Glass vials, each filled with about two tablespoons of brownish-orange liquid and stored in an LSU lab, could drastically cut back on bacterial infections, reduce the need for amputations and save hospital patients millions of dollars per year in surgical costs.
LSU doctors and bio-engineers have collaborated to design what is called a “theranostic” nano-particle — both therapeutic and diagnostic — to fight bacterial infections.
When injected into a patient, the minuscule particle bounces randomly around the body, glancing off different bacterium until it encounters the precise infection it’s “looking for” and then neutralizes it with antibiotics. The particle is undergoing testing and could be several years away from mainstream use.
The benefits of the particle are threefold: it allows doctors to pinpoint the exact location of an infection; it cuts down on the quantity of drugs needed to treat infected patients; and it reduces the amount of drug resistance bacteria often develop.
The World Health Organization considers antibiotic resistance one of the most pressing health care issues in the world with hospitals being some of the likeliest places to be exposed.
The process in creating the particle began about four years ago when doctors from the LSU Health Sciences Center in New Orleans approached faculty at LSU’s Department of Biological and Agricultural Engineering about finding a way to better treat bacterial infections.
Dr. Vinod Dasa, an orthopedic surgeon, said patients undergoing total joint replacements are among the most susceptible to contracting bacterial infections.
“It’s almost a disaster for the patient when that happens,” Dasa said.
Those patients have to undergo multiple surgeries to correct the problem including removal of the new hip or knee and then temporarily replacing the joint with a “chunk of cement” coated with antibiotics.
Patients are then put on an antibiotic regimen and sent home for two or three months before returning to the hospital to have a new replacement joint surgically implanted, Dasa said. If that process doesn’t work, the patient has to repeat those steps until the infection is cured, he added.
The cost to treat MRSA, one of the most common bacteria strains, can exceed $100,000 per infection, Dasa said.
Doctors will perform 600,000 total joint replacement surgeries in the United States this year, with that number expected to rise to 3.5 million by the year 2030, Dasa said. Between 1 percent and 2 percent — about 6,000 this year and 35,000 by 2030 — of those patients will contract a bacterial infection, Dasa said.
“So you can see this is a very important issue,” he said.

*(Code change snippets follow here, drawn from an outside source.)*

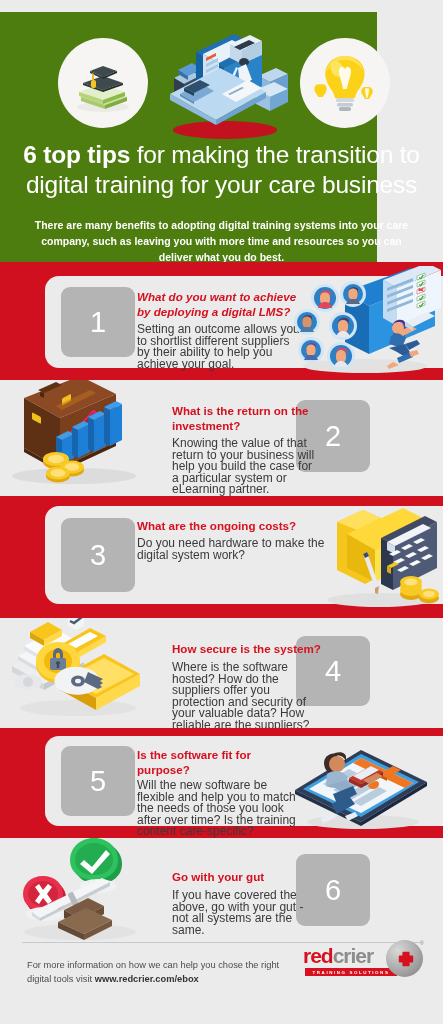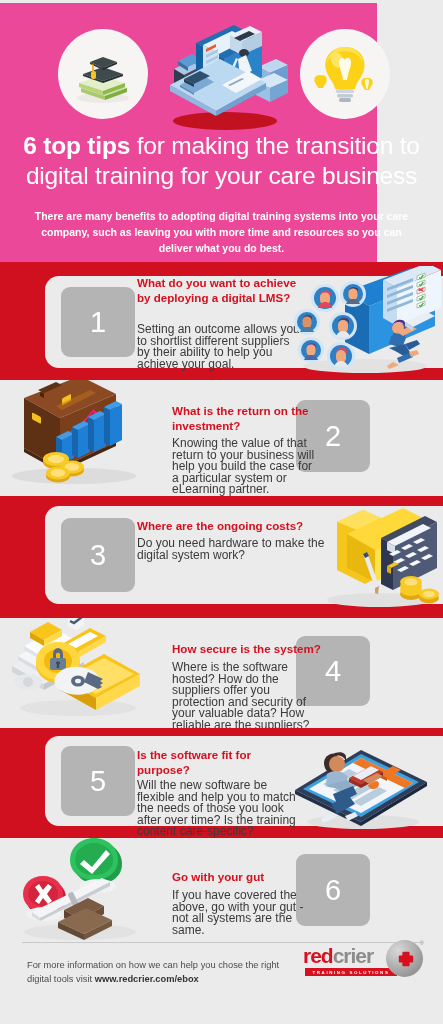"6 top tips for making" .header { background: #ec4899 -> #4d7c0f; top: 3px -> 12px }
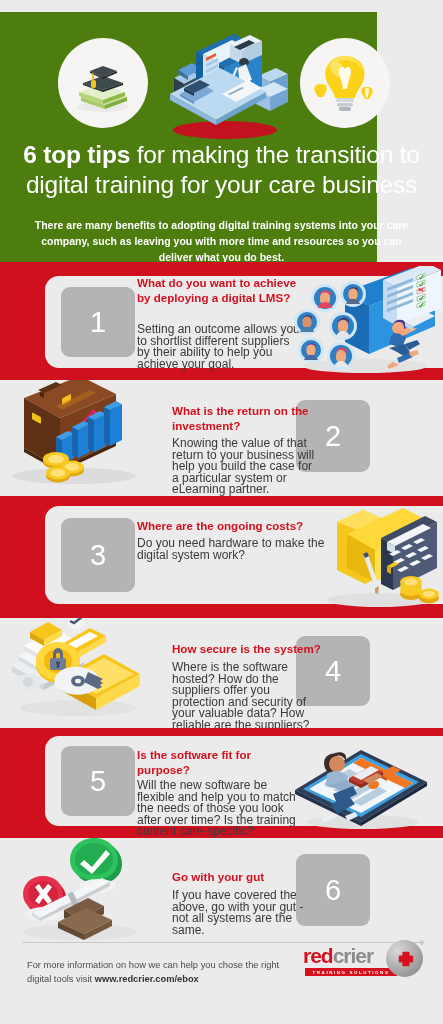"What do you want to" div.tip-title { font-style: none -> italic; top: 0 -> 14px }
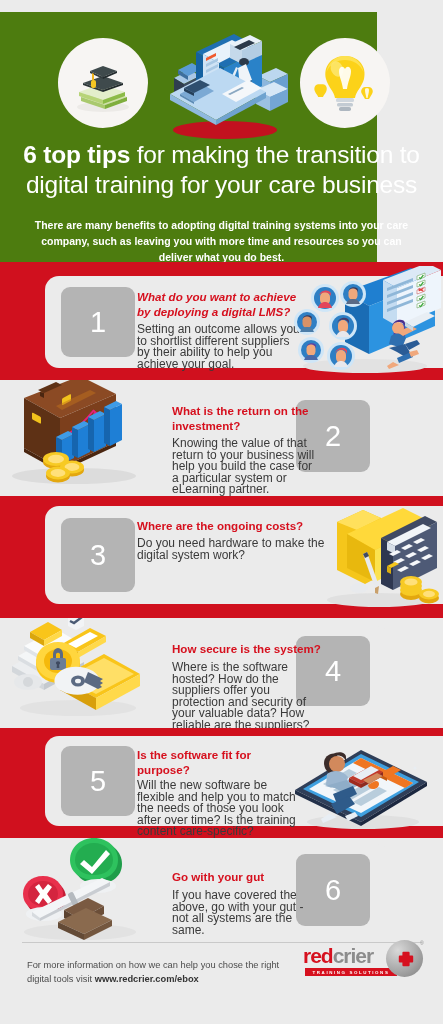"Where are the ongoing costs?" div.tip-title { text: Where -> What }
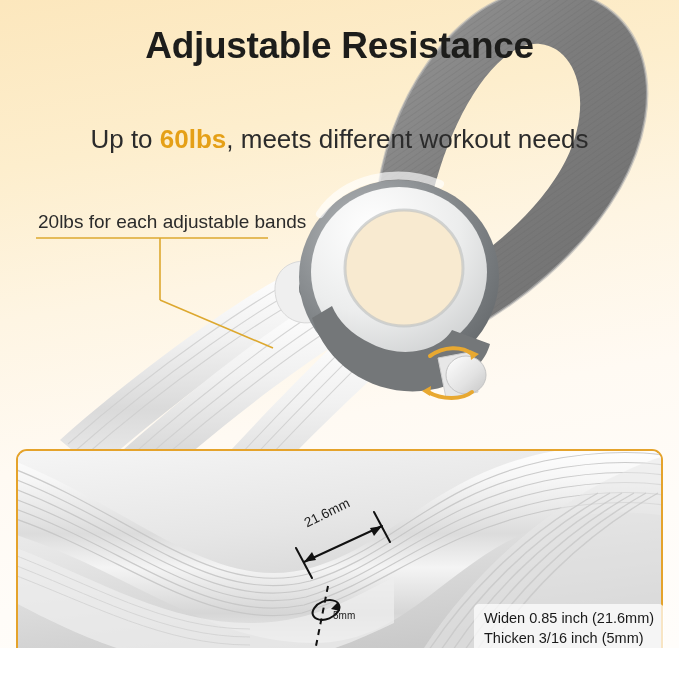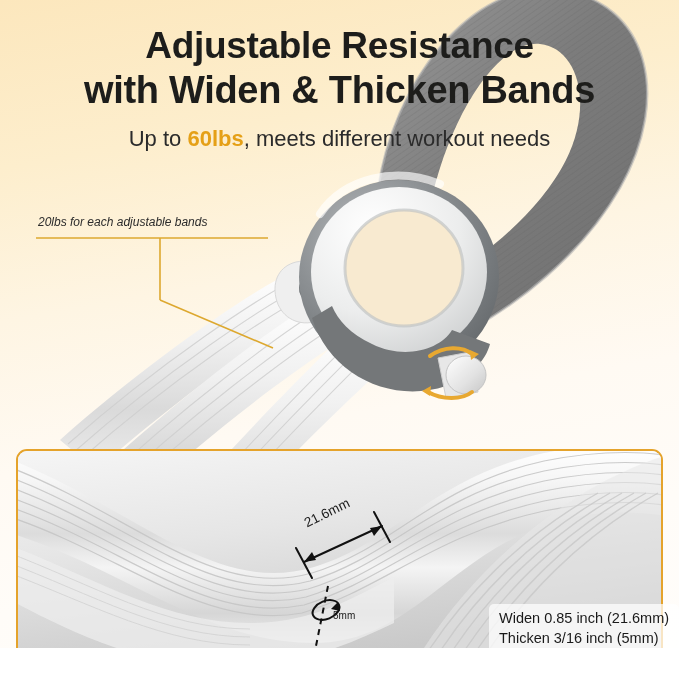"with Widen & Thicken Bands" span.h-line { html: <span>with Widen &amp; Thicken Bands</span> -> none }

Bio-engineer Daniel Hayes, an assistant engineering professor at LSU, led the seven-person team on the Baton Rouge campus that developed the particle.
Each particle can be targeted to treat a distinct bacteria strain, including MRSA, Hayes said. When injected into the patient, a MRSA-targeted particle will float through the bloodstream, bumping into everything until it finds the bacteria it’s “searching for.”
At that point, the particle will stick to the bacteria “like a lock and key,” Hayes said.
Once the particle is attached, the silver inside it disrupts the “bio-processes” of the bacteria, Hayes said. The particle’s iron core allows doctors to see where in a person’s body the infection is located with an MRI machine.
The “targeted approach” could be exponentially more comfortable to future patients, Hayes explained, as the current “broad spectrum” method of treating infections employs a “kill everything” approach where doctors who have trouble zeroing in on the site of infections inject patients with antibiotics in a generalized fashion.
Hayes said the particle has been tested on animals, but he estimates it could be another four, five or even 10 years before the particle is cleared for widespread use.
“There’s really no way to speed up the process. In the near term, we’d like to move to human trials,” Hayes said.